The drive for net-zero

The UK has committed to reduce carbon emissions to net-zero by 2050 and rail travel will play a significant role on that journey. Decarbonisation is high on the industry’s agenda and although 2050 is a generation away, any decisions made today will have a direct impact on the UK’s ability to meet its target in the most cost-effective way.

The abandonment of the rail franchising system, technological progress and the declining costs of renewables mean that green power can now be coupled with innovation and investment. In some respects, franchising acted as a barrier to innovation, with Train Operating Companies (TOCs) reluctant to make long-term investments because of relatively short-term contracts.

Bridging the gap

Electrification will play an important role in decarbonisation, but progress is slow and the government continues to have concerns around cost. So what other solutions can be implemented?

Driver Advisory Systems (DAS) are recognised as a means of optimising the performance of trains to reduce energy consumption. There are many systems on the market, but their varying degrees of sophistication affect the level of optimisation. DAS has evolved significantly over the years, with a distinction between connected (C-DAS) systems and stand-alone (S-DAS). The latter is less sophisticated, working only on the pre-planned timetable; the advice it gives might therefore not be useful if, for some reason, the train’s planned path is unavailable.

Drivers’ situational awareness is limited to the process of driving their own train. They are able to perceive the state of their train and the track ahead within their vision. They know how this information affects the train so they can decide how to apply engine power and brakes in order to reach a certain speed and deliver a smooth, comfortable ride.

However, train drivers lack situational awareness about the traffic situation. This is true even with a stand-alone DAS fitted, due to the fact that S-DAS runs off static information, meaning train drivers’ only sources of input are predefined timetables and signal states. Based on this, they can only assume that everything is running according to plan.

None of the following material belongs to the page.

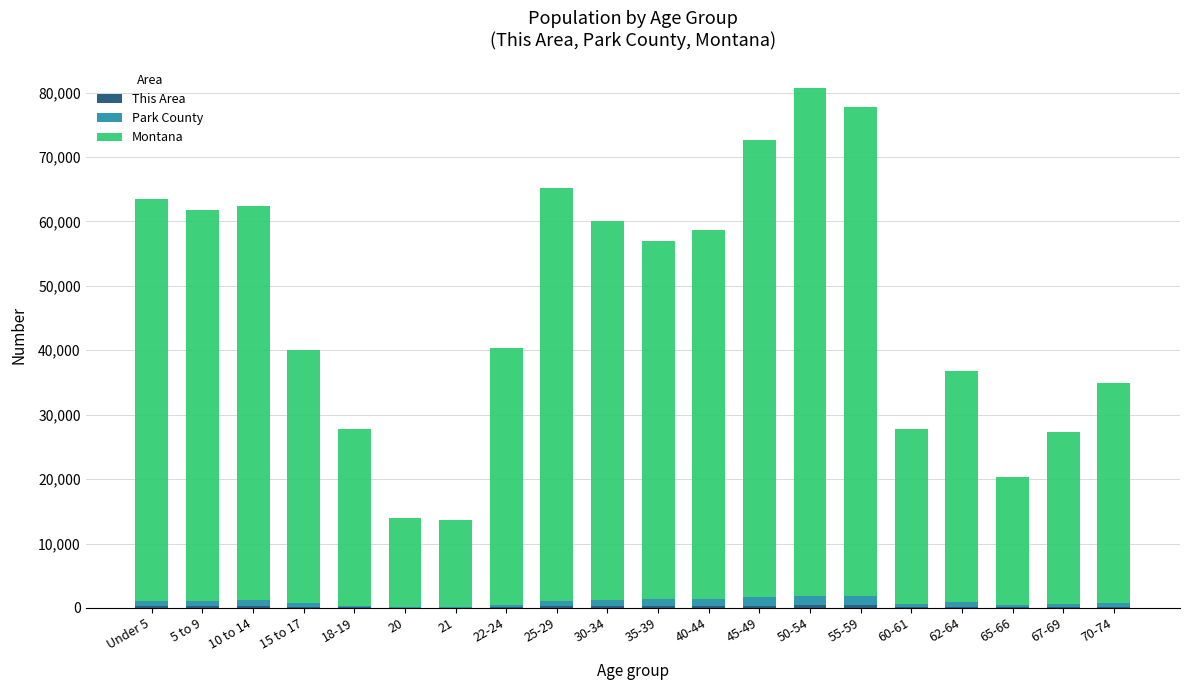

What is the sum of all Park County values?

14499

As soon as the situation deviates – which is a regular occurrence on a complex and dynamic network – drivers make decisions based on out-of-date information and their driving becomes suboptimal.

A complete picture

Connected Driver Advisory Systems (C-DAS) allow train drivers to gain a complete picture of current conditions, understanding changes in the traffic situation and operational plans due to the system’s real-time data feeds and constant recalculation of the driving profile, taking into consideration the external elements affecting the train’s route. Thus, drivers’ situational awareness is more comprehensive and they can therefore adapt to an optimal driving profile.

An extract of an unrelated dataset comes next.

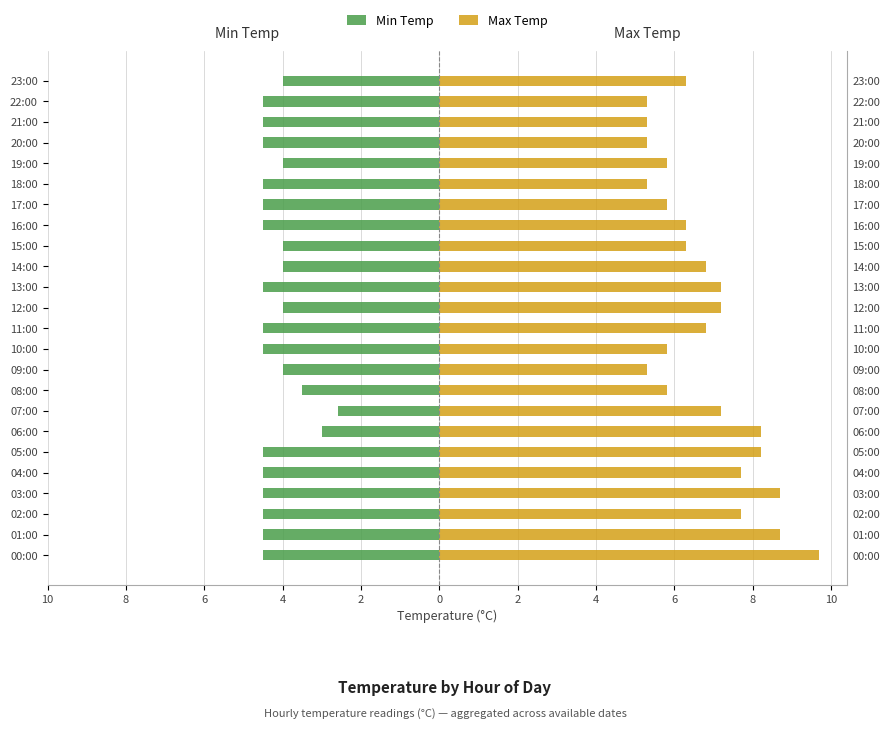

The Min Temp series shows -4.0 at 19:00. True or false?

True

KeTech has designed an award-winning C-DAS, developed through dialogue with both drivers and operators to identify the real requirements needed to deliver success. Digitising the whole network so that the system will know the track layouts, gradients, linespeeds, speed restrictions, curvature, electrified lines, junction details, platform numbers and lengths, and level crossings is not an easy job.

Infrastructure sources for the UK’s railway are disjointed; this meant KeTech had a challenge on its hands. The company pulled together disparate information to create a secret database of the network. Its software architects and train simulation expert joined forces to understand train characteristics and craft the algorithms to integrate the real-time data.

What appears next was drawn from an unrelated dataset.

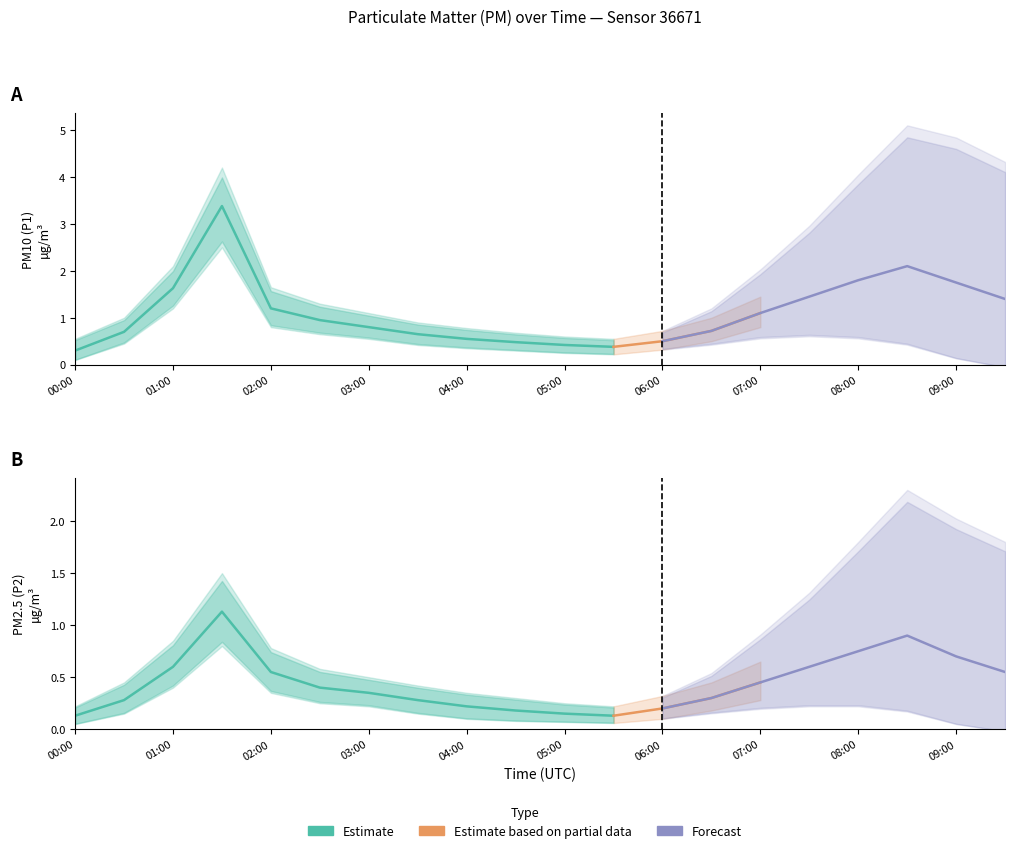

How many series are shown in this chart?

6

This is all essential to create a truly situationally-aware system that is as dynamic as the railway. KeTech’s C-DAS provides specific driving advice, indicating recommended speed and advice about braking or coasting. Ensuring the right balance of detail in the advice is crucial to avoid additional mental workload for drivers.

Credit: Mario Guti

From product benefits to the installation of C-DAS, this versatile system helps us towards reduced carbon emissions in more ways than one. It can be especially environmentally beneficial for trains relying on friction brakes – such as freight – due to the energy-saving speed profiles that seek to minimise energy loss through braking; in turn, maintenance savings will be made as a result of reduced brake wear and tear.

More money spent on retrofitting means less money spent on energy: investment rather than consumption. KeTech’s C-DAS is scalable and modular; it has been designed for flexible deployment. It can be delivered as an integrated system; it can be displayed on an iPad, smartphone or existing hardware in the cab. It is not off-the-shelf; the software offers a myriad of personalisation possibilities.

KeTech created the system with retrofitting in mind, to repurpose perfectly good hardware, minimise installation time and save money.

Overcoming obstacles

When KeTech presents C-DAS, it is often met with the question “doesn’t it need to sit under a Traffic Management System?” Not if you design it right and make it future-proof.

The ultimate goal is for C-DAS to sit under a TMS so that the replanning of train movements can be immediately interpreted for advisory system displays. But the rollout of TMS is some way off and will not be fully deployed in the UK for many years; however, when it is available, KeTech’s C-DAS will seamlessly switch from non-TMS to TMS routes.

KeTech has created a system that allows collaboration between human and algorithm, giving drivers important guidance towards a more effective way of driving and ultimately a greener railway, driven by data. Implementing C-DAS will further help us reach the goal of zero carbon by 2050 whilst improving passenger confidence.